> _Task item_: Copy out every entry that follows, without a single picture.

> _Data in this exercise_:
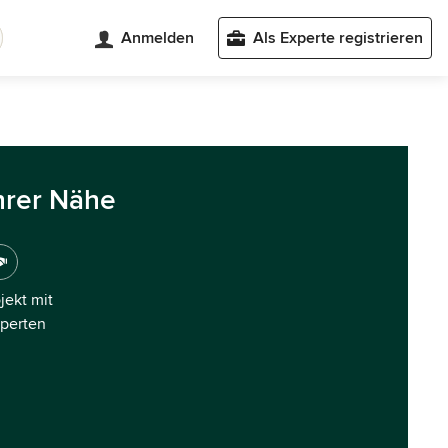
Anmelden
Als Experte registrieren
hrer Nähe
ojekt mit
xperten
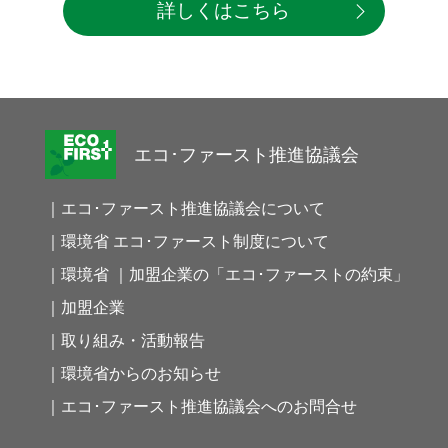
詳しくはこちら
エコ･ファースト推進協議会
｜エコ･ファースト推進協議会について
｜環境省 エコ･ファースト制度について
｜環境省 ｜加盟企業の「エコ･ファーストの約束」
｜加盟企業
｜取り組み・活動報告
｜環境省からのお知らせ
｜エコ･ファースト推進協議会へのお問合せ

> _Task result_:
Anmelden
Als Experte registrieren
hrer Nähe
ojekt mit
xperten
詳しくはこちら
エコ･ファースト推進協議会
｜エコ･ファースト推進協議会について
｜環境省 エコ･ファースト制度について
｜環境省 ｜加盟企業の「エコ･ファーストの約束」
｜加盟企業
｜取り組み・活動報告
｜環境省からのお知らせ
｜エコ･ファースト推進協議会へのお問合せ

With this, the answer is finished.